Publié le 13 nov. 2013
AGENCE FRANCE-PRESSE

«Je suis victime de ceux qui me disaient qu'il était nécessaire de lutter pour l'islam et de mener le djihad», a dit Jasarevic, 24 ans, lors d'une audience devant un tribunal de Sarajevo.

«Ceux qui me parlaient du djihad jouent maintenant avec leurs enfants et mènent une vie libre, aux côtés de leurs femmes, alors que je n'ai pas vu mon enfant depuis des mois», a dit le jeune homme.

À l'issue de son premier procès, Jasarevic avait été condamné en décembre 2012 à 18 ans de prison. Cette peine a été annulée en raison de «vices de procédure».

Selon le premier verdict, il avait commis «un acte terroriste en tirant avec une arme automatique durant 50 minutes au moins 105 balles en direction de l'ambassade américaine». Jasarevic a blessé un policier, avant d'être lui-même blessé par un tireur d'élite de la police locale et arrêté.

Alors qu'à l'époque de l'attaque contre l'ambassade, en octobre 2011, et ensuite durant son premier procès, il portait une barbe hirsute et un pantalon taillé au-dessus des chevilles, à l'instar des membres du mouvement islamiste wahhabite, Jasarevic s'est présenté mercredi devant les juges fraichement rasé, en jean et en chemise blanche.

«Des changements physiques sont certes visibles chez mon client, mais les changements intérieurs sont beaucoup plus importants», a assuré son avocat Senad Dupovac.

Jasarevic, qui est un musulman de Serbie, a raconté comment il avait adopté une interprétation radicale de l'islam pendant qu'il était en prison en Autriche, après avoir participé à un vol dans une banque à Vienne en 2005.

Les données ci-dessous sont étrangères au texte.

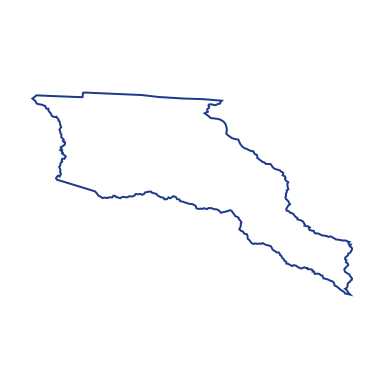 Nova Brasilândia D'Oeste, Rondônia, Brazil (Equal Earth projection), rotated 93°
{"feature_id": "56859067B60784939031691", "entity_name": "Nova Brasilândia D'Oeste", "entity_type": "district", "adm_level": 2, "iso_a3": "BRA", "parent_name": "Brazil", "parent_adm1": "Rondônia", "projection": "equal_earth", "projection_center": [-62.21, -11.628], "detail": "fine", "context": "isolated", "style": "outline", "palette": "blue", "viewbox_px": 384, "rotation_deg": 93, "n_neighbors": 0, "source": "geoboundaries", "source_scale": "gbopen_adm2", "svg_char_len": 4879}
<svg xmlns="http://www.w3.org/2000/svg" viewBox="0 0 384 384"><g transform="rotate(93 192 192)"><path d="M196.0,290.6L196.4,289.0L198.4,286.9L199.7,286.0L200.8,284.8L201.5,283.0L202.7,281.1L202.1,278.2L202.5,276.2L201.7,274.6L201.5,271.3L199.8,270.3L199.9,268.5L200.9,267.8L201.4,265.3L202.0,263.4L200.8,261.8L200.4,260.3L200.7,257.7L200.7,256.3L199.5,254.4L199.7,251.9L198.7,249.3L197.0,248.3L197.1,245.8L196.6,243.5L197.4,241.9L196.8,240.2L194.9,238.8L193.8,234.8L193.8,232.8L194.7,232.2L195.2,229.9L195.9,227.2L197.2,226.3L198.8,223.0L199.2,220.1L200.7,219.3L200.5,216.7L198.6,215.1L199.4,213.3L197.1,210.3L198.0,207.7L199.9,206.6L200.1,204.2L201.8,203.4L202.0,201.2L203.3,196.8L204.0,193.7L204.1,190.8L205.7,187.6L208.0,186.8L208.6,184.8L208.2,182.7L208.3,180.7L207.6,179.2L208.3,176.1L207.2,174.8L207.1,171.6L207.9,169.4L208.1,166.2L208.9,164.3L211.2,162.1L210.5,159.8L209.9,157.5L208.2,152.9L208.7,151.4L210.2,150.4L212.1,148.8L213.7,147.6L215.2,144.1L216.6,143.8L218.0,142.3L219.8,141.0L220.9,141.7L222.7,141.5L224.4,141.8L226.7,142.8L228.1,141.2L228.5,139.7L229.4,138.5L230.7,137.9L231.4,134.9L233.3,134.2L234.3,134.2L235.8,133.8L237.0,132.2L239.7,130.0L240.7,127.9L240.0,125.9L240.4,124.1L239.9,122.4L240.2,120.6L239.3,118.7L240.3,117.0L241.1,114.3L241.9,110.6L243.9,109.2L245.4,108.4L246.0,107.3L246.7,106.1L248.0,104.0L247.8,102.3L249.2,101.1L250.3,100.8L251.3,99.3L252.9,98.6L254.3,96.8L255.8,96.2L256.2,94.9L257.1,94.1L258.5,94.1L258.7,92.3L260.0,89.6L260.7,87.9L259.8,86.8L260.0,84.5L261.0,83.0L261.7,81.6L262.4,80.4L262.6,78.2L261.7,77.0L261.3,75.7L262.0,74.3L261.7,72.8L263.0,72.5L263.0,68.9L263.7,67.5L265.2,67.4L265.1,66.0L267.3,65.2L267.0,62.5L267.1,60.6L268.5,58.8L268.6,57.4L269.9,56.9L271.3,56.3L271.7,54.4L272.0,52.5L272.6,50.9L273.3,49.4L273.8,47.4L274.8,45.9L276.4,45.1L278.0,44.7L278.6,42.8L280.1,40.7L281.3,39.2L282.2,37.9L283.0,36.3L284.2,34.6L285.4,33.7L285.6,31.9L286.2,28.6L284.3,30.7L283.1,31.4L281.9,32.4L280.6,34.0L280.0,32.7L278.2,31.8L276.6,31.8L275.0,31.6L273.3,29.5L272.1,29.0L271.4,27.9L269.9,27.7L267.5,29.8L266.3,30.3L265.5,32.0L264.7,33.1L263.6,35.1L262.1,35.6L260.9,35.8L256.7,32.1L255.3,32.7L254.0,34.6L252.0,34.2L251.3,35.5L249.5,35.6L248.0,34.0L247.0,32.9L245.3,32.6L244.4,30.9L241.1,29.2L239.8,29.3L238.9,30.0L237.9,31.5L236.2,30.7L236.3,32.6L234.6,33.2L233.6,32.3L233.3,34.2L232.6,35.1L232.4,37.6L232.6,39.5L232.1,41.7L231.8,46.1L231.0,47.1L230.1,49.1L229.3,50.5L229.1,51.9L229.7,53.3L228.9,55.2L228.6,59.0L228.0,61.3L227.1,62.9L226.8,64.5L226.9,66.8L225.8,67.9L224.5,68.3L224.3,70.4L223.7,72.7L222.2,73.4L221.3,72.5L220.4,73.6L220.1,76.1L219.7,78.0L218.6,77.6L217.2,78.5L216.0,79.4L215.1,80.4L214.4,82.6L213.8,85.3L212.3,85.4L211.6,87.1L210.3,88.3L209.0,89.3L207.9,90.9L207.6,92.9L206.6,93.7L205.8,95.2L205.7,96.6L204.2,97.0L202.6,96.3L200.6,95.2L199.1,93.5L197.7,94.5L196.4,95.2L195.3,96.2L194.1,97.8L192.2,98.5L191.2,97.9L190.1,98.0L188.7,98.1L187.0,97.3L185.3,97.5L184.2,95.9L183.0,96.4L181.2,96.9L178.9,97.2L177.1,96.4L176.3,98.1L174.9,99.4L173.8,99.9L172.8,99.3L171.6,100.0L170.5,102.4L168.5,101.7L167.4,102.7L167.0,104.2L165.8,105.3L164.6,110.5L163.5,112.2L162.2,113.3L160.2,114.7L160.0,116.5L160.1,119.7L158.7,121.2L158.4,123.0L157.3,124.3L156.5,125.9L155.4,127.1L154.6,128.6L152.9,128.6L151.4,129.4L150.9,131.3L149.3,132.2L148.0,133.1L148.1,134.4L147.6,136.4L146.0,139.8L145.5,141.9L144.1,144.0L142.1,145.9L140.3,147.0L137.3,148.4L136.6,153.1L136.0,155.1L133.3,159.4L131.7,160.9L130.6,160.8L129.0,160.4L126.3,160.7L122.6,162.0L121.4,162.9L120.1,164.2L119.0,165.9L118.0,168.3L117.6,170.4L117.5,172.6L117.3,174.2L117.2,177.2L115.6,179.1L114.6,180.5L112.7,183.5L111.6,181.7L111.1,180.4L109.2,181.1L108.2,180.9L107.2,179.5L106.2,179.2L104.6,180.1L103.6,179.4L103.5,178.0L103.5,176.5L104.1,174.7L103.9,172.9L102.7,170.5L102.2,168.6L100.9,168.4L99.3,167.0L98.7,185.5L99.1,205.2L98.9,225.6L98.9,230.0L97.8,247.2L98.3,304.1L98.7,306.0L103.0,306.3L103.2,314.3L103.5,338.0L103.6,352.4L104.6,353.4L106.0,355.0L107.0,356.3L108.0,355.0L108.9,353.6L110.4,352.6L111.7,351.9L112.2,350.4L112.5,348.5L112.7,346.0L113.4,344.5L113.8,343.1L115.2,342.6L116.5,341.5L116.3,339.8L118.4,339.5L119.7,338.4L120.7,337.3L121.9,336.7L123.3,335.9L124.1,334.4L124.3,332.5L123.9,331.3L125.1,330.6L126.3,329.1L127.8,329.1L128.5,327.9L130.0,327.6L132.3,326.9L134.0,326.0L135.4,327.0L136.9,327.6L138.1,326.8L139.9,326.6L141.6,325.3L143.2,325.5L144.4,325.3L145.6,323.6L146.9,322.7L147.6,323.6L148.6,323.0L149.1,321.3L150.2,321.5L151.5,321.6L153.5,324.3L154.1,325.4L155.2,324.5L156.8,325.7L157.1,324.0L158.1,324.5L159.4,323.1L160.3,323.8L161.9,321.4L163.1,319.9L165.5,321.1L165.5,323.2L167.1,323.9L168.5,323.2L169.6,324.5L170.9,324.9L172.4,325.0L173.8,326.0L175.7,325.0L177.5,324.6L179.1,324.8L180.6,323.8L182.2,324.3L183.5,325.1L182.6,326.3L183.6,327.5L185.4,328.5L186.8,327.5L188.9,318.9L196.0,290.6Z" fill="none" stroke="#1e3a8a" stroke-width="2"/></g></svg>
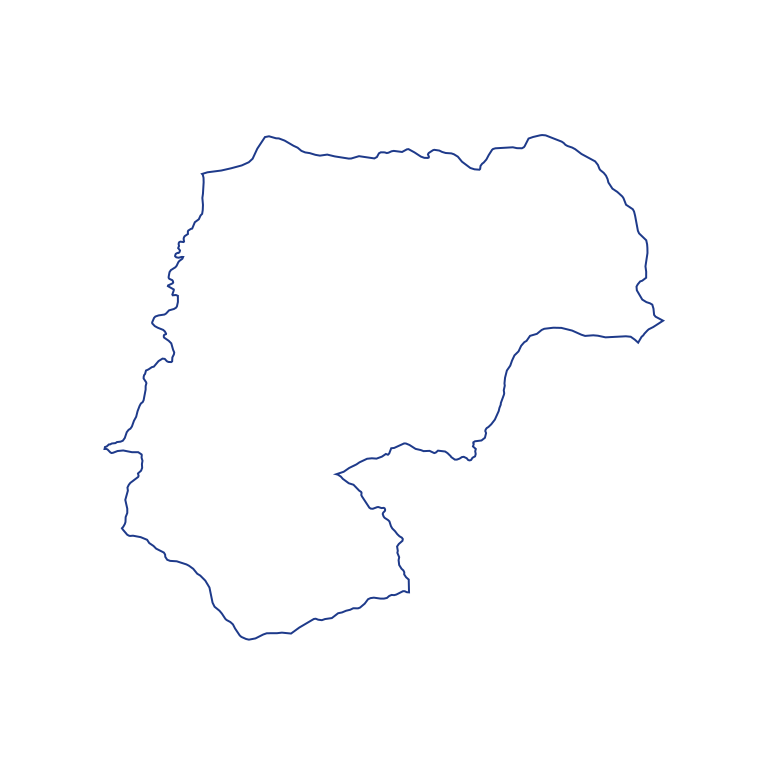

Après avoir purgé une peine de trois ans de prison et avoir été expulsé vers la Serbie, il était allé vivre à Gornja Maoca, une bourgade reculée du nord-est de la Bosnie peuplée par des musulmans intégristes.

«À Gornja Maoca, on me parlait des souffrances des musulmans à travers le monde et je me suis dit que je devais faire un geste dont on parlera dans le monde entier», a raconté Jasarevic.

Se disant «abandonné» par ses anciens «frères», Jasarevic a demandé pardon aux citoyens de Sarajevo, aux employés de l'ambassade et au policier blessé et s'est dit «prêt» à coopérer avec les autorités pour «empêcher qu'un acte similaire soit commis par un autre jeune homme».

«Je supplie ce tribunal de prononcer une peine plus clémente, parce que je n'avais pas agi en tant que membre d'une organisation, mais en tant que jeune homme qui vivait dans l'ignorance», a-t-il dit.

Le nouveau verdict sera prononcé le 20 novembre.

Les musulmans bosniens, qui représentent 40 % des 3,8 millions d'habitants du pays - les autres étant pour la plupart des chrétiens orthodoxes ou catholiques -, sont généralement adeptes d'un islam modéré.